» **Written task**: The lines you should transcribe are those from the one containing "Identify the document" to the end of the listing below, exactly, with pictures left out.

» **Data to process**:
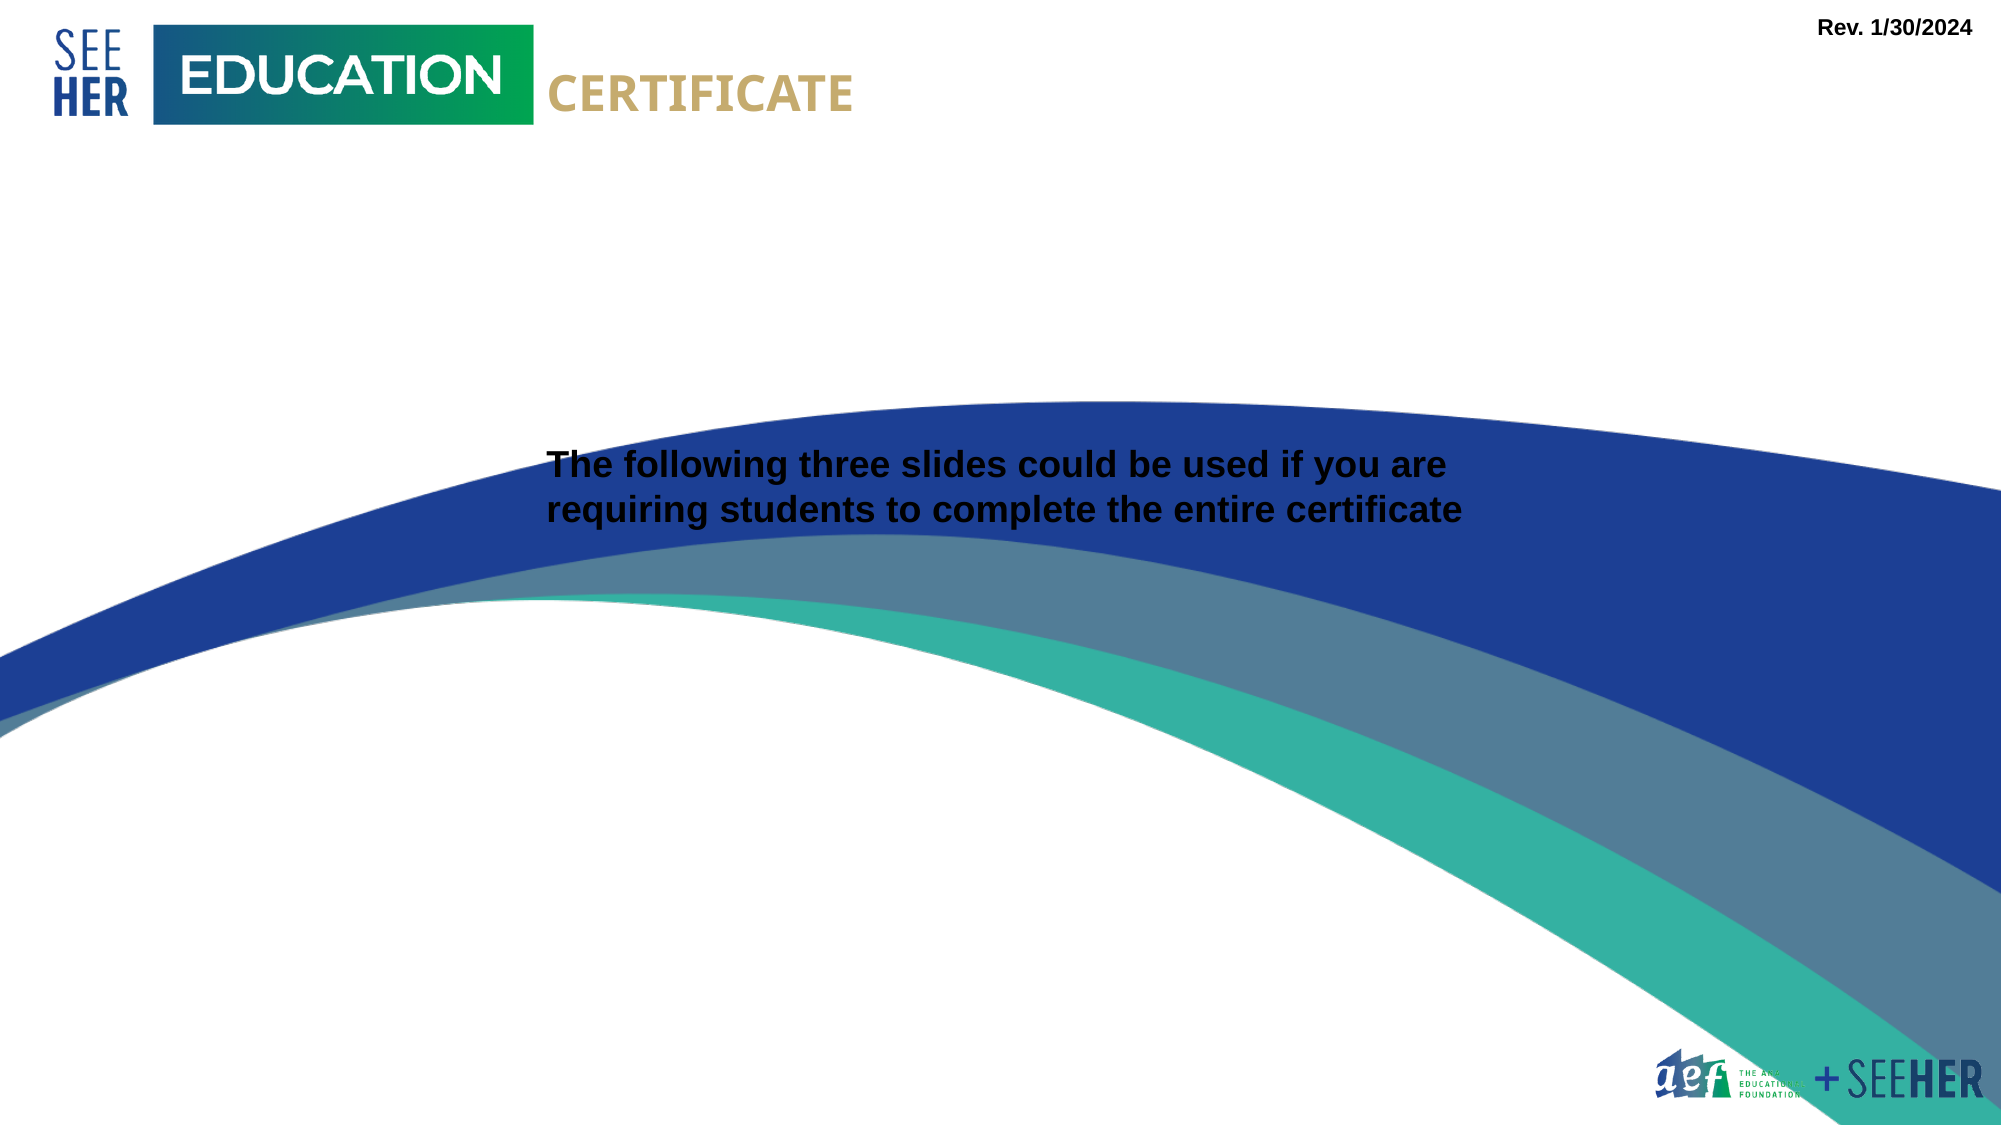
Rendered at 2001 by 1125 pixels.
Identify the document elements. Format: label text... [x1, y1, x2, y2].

text_box CERTIFICATE [546, 37, 1175, 122]
text_box The following three slides could be used if you are requiring students to complete the entire certificate [546, 439, 1505, 531]
text_box [1635, 1040, 2000, 1108]
text_box Rev. 1/30/2024 [1014, 12, 1973, 41]
text_box [35, 8, 554, 133]
text_box [0, 358, 2000, 1125]
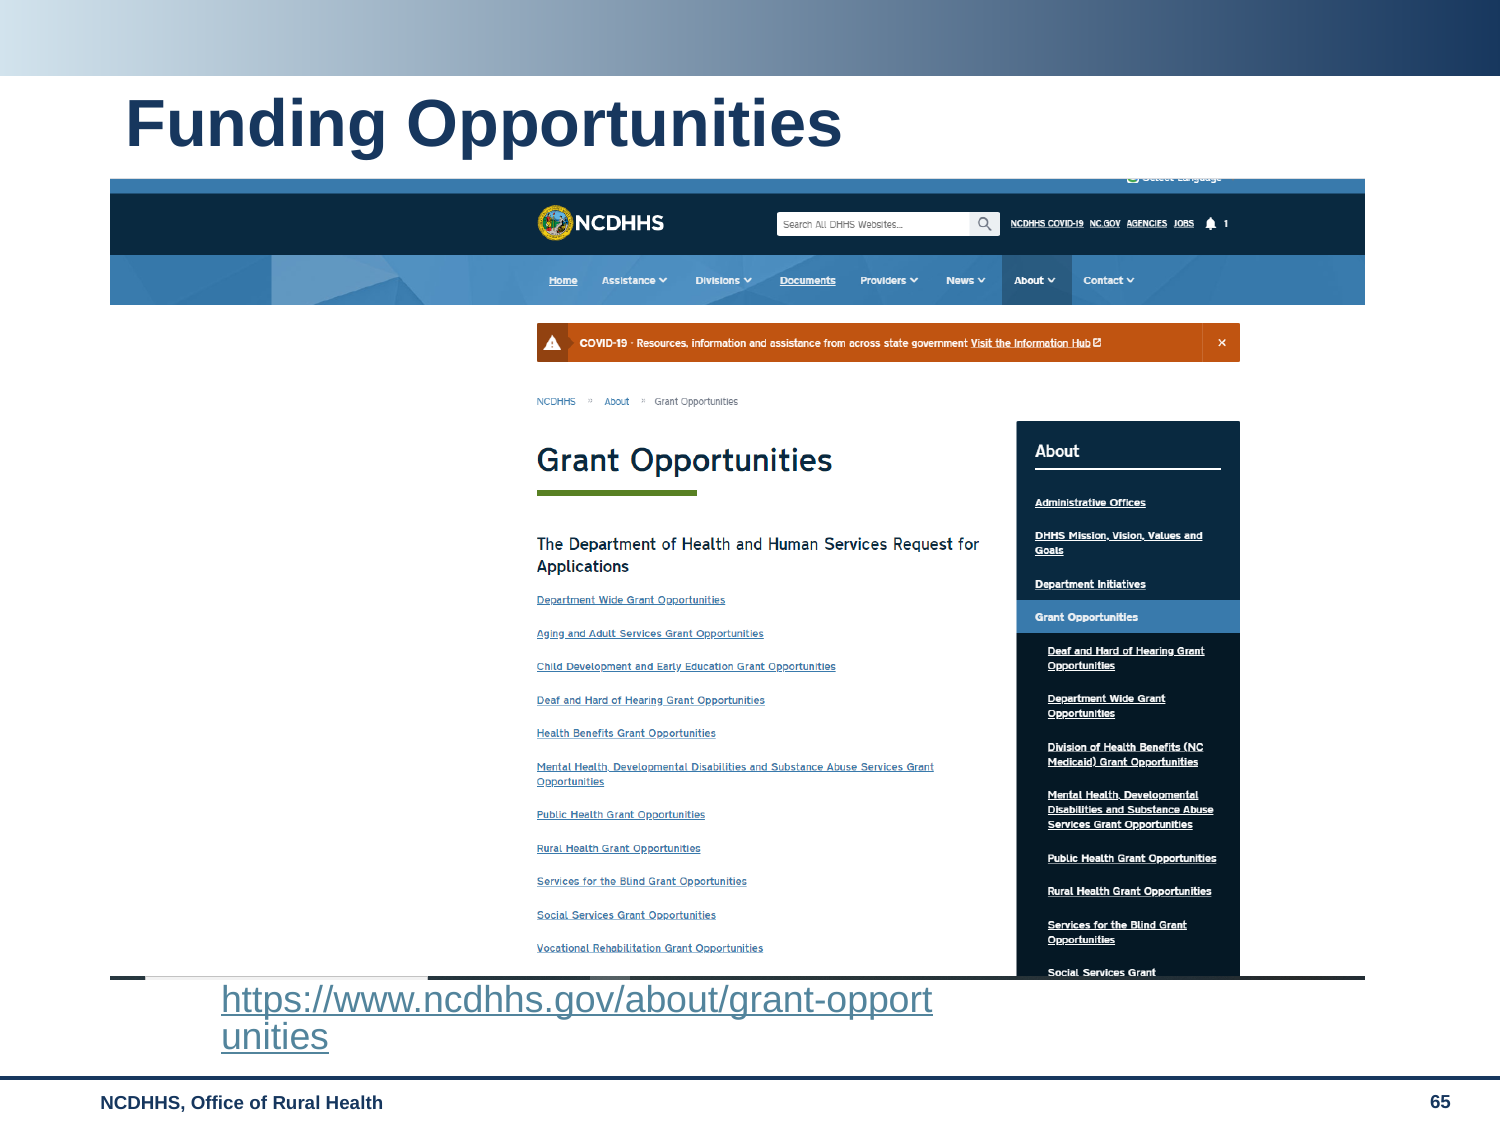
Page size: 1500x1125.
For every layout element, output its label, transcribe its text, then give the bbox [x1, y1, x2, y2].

» **Result**:
Identify the document elements. Format: label text... [x1, y1, x2, y2].

text_box CERTIFICATE [546, 37, 1175, 122]
text_box The following three slides could be used if you are requiring students to complete the entire certificate [546, 439, 1505, 531]
text_box [1635, 1040, 2000, 1108]
text_box Rev. 1/30/2024 [1014, 12, 1973, 41]
text_box [35, 8, 554, 133]
text_box [0, 358, 2000, 1125]
Page size: 1500x1125.
For every layout element, output its label, transcribe its text, then give the bbox [x1, y1, x2, y2].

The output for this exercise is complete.